Major Flight School at Santa Monica Airport to Close

Justice Aviation settles with the city of Santa Monica to leave the embattled airport.

Santa Monica Airport
An aerial view of Santa Monica Airport.Pia Bergqvist

After years of battling the city of Santa Monica for a reasonable business environment at the Santa Monica Airport, several businesses have thrown in the towel and vacated the airport property. The biggest hit came on Tuesday as Justice Aviation, one of the biggest flight schools in southern California, settled with the city and will shut its doors in the next few weeks.
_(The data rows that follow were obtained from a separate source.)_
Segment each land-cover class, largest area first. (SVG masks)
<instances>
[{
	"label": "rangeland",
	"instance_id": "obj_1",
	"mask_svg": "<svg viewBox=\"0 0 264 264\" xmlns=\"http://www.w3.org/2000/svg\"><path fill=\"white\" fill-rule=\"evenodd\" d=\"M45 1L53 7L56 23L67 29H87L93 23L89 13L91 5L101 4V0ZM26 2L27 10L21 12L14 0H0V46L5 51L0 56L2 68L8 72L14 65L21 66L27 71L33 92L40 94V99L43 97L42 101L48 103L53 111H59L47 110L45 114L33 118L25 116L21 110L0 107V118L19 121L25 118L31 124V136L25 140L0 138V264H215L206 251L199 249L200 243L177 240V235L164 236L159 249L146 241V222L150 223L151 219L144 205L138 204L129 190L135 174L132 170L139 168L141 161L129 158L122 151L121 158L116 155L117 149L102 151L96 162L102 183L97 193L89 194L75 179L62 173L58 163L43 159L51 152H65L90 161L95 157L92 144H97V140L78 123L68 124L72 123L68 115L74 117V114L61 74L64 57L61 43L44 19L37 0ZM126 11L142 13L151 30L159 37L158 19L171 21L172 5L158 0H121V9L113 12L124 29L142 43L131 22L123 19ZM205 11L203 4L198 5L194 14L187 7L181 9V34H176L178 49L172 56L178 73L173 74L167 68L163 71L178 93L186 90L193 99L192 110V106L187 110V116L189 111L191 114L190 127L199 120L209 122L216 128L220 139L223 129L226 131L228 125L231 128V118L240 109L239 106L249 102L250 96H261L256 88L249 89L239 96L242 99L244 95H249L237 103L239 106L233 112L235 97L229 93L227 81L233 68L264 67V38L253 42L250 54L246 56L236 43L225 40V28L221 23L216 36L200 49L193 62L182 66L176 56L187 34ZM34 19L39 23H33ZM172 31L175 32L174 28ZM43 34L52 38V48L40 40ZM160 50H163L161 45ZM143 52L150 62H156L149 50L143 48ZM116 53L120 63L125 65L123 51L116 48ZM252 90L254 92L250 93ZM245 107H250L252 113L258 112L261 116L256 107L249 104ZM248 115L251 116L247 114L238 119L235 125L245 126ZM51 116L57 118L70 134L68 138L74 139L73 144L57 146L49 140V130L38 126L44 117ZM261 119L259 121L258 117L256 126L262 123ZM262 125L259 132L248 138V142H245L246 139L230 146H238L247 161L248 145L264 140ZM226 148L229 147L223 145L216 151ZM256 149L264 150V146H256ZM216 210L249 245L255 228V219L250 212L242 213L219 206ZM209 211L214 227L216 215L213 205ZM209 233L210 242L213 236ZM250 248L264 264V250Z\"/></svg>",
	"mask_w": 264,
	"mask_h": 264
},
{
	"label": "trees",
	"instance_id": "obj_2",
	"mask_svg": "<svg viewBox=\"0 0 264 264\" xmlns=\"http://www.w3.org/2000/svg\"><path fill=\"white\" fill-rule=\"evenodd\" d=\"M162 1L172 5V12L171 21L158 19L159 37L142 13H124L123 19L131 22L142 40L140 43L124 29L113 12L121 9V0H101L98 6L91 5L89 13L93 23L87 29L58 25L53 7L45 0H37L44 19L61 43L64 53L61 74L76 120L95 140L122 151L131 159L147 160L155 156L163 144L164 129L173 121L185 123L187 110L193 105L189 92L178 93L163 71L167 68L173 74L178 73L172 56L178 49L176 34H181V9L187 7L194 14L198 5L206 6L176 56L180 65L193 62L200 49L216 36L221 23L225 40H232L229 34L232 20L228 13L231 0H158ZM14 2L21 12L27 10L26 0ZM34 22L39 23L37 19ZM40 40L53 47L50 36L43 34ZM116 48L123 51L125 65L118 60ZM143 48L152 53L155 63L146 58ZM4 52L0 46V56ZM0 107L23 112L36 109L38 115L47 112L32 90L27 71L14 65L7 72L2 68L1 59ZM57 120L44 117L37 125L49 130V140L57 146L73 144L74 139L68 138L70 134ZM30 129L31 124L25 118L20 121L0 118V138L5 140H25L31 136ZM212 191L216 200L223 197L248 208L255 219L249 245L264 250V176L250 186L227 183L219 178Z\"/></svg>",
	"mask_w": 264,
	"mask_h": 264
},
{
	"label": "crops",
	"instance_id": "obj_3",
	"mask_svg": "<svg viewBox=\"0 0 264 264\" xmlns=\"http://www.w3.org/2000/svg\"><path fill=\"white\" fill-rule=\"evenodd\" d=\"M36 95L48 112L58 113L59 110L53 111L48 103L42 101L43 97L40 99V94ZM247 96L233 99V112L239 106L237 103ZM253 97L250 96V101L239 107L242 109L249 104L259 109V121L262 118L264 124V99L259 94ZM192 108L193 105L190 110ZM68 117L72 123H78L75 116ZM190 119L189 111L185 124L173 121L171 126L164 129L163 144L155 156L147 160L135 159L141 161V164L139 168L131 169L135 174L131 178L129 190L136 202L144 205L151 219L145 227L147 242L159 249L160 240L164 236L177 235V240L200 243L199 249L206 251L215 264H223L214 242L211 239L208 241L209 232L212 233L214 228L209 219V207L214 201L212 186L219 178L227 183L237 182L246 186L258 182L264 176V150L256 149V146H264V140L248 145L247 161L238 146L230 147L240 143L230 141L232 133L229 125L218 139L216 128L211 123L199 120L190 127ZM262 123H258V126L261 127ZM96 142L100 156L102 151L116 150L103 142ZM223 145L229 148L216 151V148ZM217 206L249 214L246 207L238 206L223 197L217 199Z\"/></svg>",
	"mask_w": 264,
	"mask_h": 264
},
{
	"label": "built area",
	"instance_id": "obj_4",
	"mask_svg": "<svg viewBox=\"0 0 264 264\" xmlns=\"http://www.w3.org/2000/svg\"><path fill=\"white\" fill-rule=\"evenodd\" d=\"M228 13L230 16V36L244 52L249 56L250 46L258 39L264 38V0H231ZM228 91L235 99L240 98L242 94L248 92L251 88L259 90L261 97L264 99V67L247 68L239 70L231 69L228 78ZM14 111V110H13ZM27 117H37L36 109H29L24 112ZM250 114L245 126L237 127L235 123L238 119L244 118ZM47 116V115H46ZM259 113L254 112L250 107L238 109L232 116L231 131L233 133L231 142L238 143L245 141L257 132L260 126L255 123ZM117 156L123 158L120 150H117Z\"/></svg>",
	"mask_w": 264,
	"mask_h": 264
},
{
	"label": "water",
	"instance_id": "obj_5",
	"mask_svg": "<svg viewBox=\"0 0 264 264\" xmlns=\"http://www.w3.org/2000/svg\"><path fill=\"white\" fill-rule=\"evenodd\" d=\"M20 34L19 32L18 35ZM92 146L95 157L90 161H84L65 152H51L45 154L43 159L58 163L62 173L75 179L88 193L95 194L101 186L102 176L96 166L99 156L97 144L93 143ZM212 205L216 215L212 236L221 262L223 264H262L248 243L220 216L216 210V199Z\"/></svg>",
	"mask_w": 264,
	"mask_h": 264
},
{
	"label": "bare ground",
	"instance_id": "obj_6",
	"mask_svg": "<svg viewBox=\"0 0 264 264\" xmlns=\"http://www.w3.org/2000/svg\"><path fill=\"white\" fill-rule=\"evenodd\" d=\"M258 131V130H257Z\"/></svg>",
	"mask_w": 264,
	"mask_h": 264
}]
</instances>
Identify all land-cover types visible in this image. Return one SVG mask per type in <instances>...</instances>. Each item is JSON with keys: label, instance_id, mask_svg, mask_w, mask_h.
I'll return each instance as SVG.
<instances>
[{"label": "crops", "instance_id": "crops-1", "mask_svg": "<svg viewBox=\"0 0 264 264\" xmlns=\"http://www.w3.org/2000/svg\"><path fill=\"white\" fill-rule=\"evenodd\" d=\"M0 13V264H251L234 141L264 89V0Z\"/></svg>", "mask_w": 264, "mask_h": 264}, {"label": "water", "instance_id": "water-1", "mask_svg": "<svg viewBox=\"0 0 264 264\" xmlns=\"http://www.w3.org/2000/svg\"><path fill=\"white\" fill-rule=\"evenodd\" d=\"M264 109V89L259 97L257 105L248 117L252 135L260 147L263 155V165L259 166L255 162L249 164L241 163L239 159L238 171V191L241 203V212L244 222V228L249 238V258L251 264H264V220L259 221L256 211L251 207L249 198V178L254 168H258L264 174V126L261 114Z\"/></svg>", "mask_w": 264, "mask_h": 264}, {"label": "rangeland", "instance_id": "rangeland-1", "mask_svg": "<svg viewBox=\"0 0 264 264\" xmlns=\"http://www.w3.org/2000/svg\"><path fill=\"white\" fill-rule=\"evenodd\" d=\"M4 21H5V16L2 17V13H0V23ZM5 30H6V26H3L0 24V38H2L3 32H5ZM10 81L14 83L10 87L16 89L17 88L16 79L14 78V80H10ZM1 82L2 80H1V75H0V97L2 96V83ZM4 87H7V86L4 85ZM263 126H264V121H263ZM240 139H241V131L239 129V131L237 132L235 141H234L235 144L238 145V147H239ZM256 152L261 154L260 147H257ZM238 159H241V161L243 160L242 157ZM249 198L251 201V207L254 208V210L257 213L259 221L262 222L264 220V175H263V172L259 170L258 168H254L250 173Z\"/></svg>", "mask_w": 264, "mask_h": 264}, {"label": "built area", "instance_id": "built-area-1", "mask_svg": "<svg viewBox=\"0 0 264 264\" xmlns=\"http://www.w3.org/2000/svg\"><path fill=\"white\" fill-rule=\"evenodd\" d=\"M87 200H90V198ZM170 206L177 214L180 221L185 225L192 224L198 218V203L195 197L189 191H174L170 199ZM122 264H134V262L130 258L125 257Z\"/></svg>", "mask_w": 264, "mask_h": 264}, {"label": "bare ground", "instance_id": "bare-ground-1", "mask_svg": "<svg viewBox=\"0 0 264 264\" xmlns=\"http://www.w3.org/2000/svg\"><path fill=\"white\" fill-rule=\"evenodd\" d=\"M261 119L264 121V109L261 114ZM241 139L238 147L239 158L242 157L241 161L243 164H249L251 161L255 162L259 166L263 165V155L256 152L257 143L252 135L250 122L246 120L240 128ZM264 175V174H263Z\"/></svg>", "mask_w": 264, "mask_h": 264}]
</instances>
The business environment for the tenants at SMO has been difficult at best in the past few years, particularly since the city no longer is willing to extend reasonable lease terms in an apparent effort to make the businesses leave on their own account. This strategy is proving to have some success. Last summer the city denied three-year leases to Gunnell Properties, Atlantic Aviation, American Flyers and Krueger Aviation, which have all been long-term revenue-generating tenants at SMO. Instead, these companies along with several others were offered month-to-month leases, providing no long-term stability.

Since then Gunnell, Audi and several law firms that were good revenue generators for the airport have moved, said Santa Monica Airport Association’s president Christian Fry.

Business had been particularly challenging for Justice Aviation since the city implemented landing fees at the airport. While the landing fees originally only affected visiting airplanes, airport tenants have been forced to pay fees for each landing since August 2013. Because tenants already pay the city property taxes and other fees, many tenants found this additional fee to be unreasonable. Flight schools are hard hit by the fees as their students are forced to fly to other airports to practice landings or rack up major fees.

In protest Justice Aviation refused to pay the fees. The city retaliated last year by serving Justice Aviation with a three-day notice to pay the fees or close the business. In addition, the city imposed a 30-day notice to vacate the property. Justice Aviation was also involved with several lawsuits and court actions against the unreasonable treatment the city had given it and other businesses at the airport.

To remain legally compliant Justice Aviation's owner Joe Justice paid the fees within the three-day timeframe, yet the city persisted with the eviction notice. The suits and countersuits that followed between the city and Justice settled on Tuesday. Justice will receive $450,000 of Santa Monica taxpayer funds to cease all business operations by May 11 and vacate the property by June 10.